Copy out the records word for word, from their beginning through the line containing "Democratic U.S. Rep.".
** Material shown follows **
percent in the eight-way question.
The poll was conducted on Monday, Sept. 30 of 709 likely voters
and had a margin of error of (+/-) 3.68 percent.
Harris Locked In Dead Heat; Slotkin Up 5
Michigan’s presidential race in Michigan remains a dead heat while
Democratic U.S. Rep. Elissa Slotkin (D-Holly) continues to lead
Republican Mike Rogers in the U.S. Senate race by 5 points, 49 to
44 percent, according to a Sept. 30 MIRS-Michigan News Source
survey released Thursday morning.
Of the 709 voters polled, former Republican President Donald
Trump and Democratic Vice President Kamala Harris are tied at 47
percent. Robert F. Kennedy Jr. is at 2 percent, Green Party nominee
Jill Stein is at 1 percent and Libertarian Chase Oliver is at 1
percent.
** End of Material shown **
### Solution
percent in the eight-way question.
The poll was conducted on Monday, Sept. 30 of 709 likely voters
and had a margin of error of (+/-) 3.68 percent.
Harris Locked In Dead Heat; Slotkin Up 5
Michigan’s presidential race in Michigan remains a dead heat while
Democratic U.S. Rep. Elissa Slotkin (D-Holly) continues to lead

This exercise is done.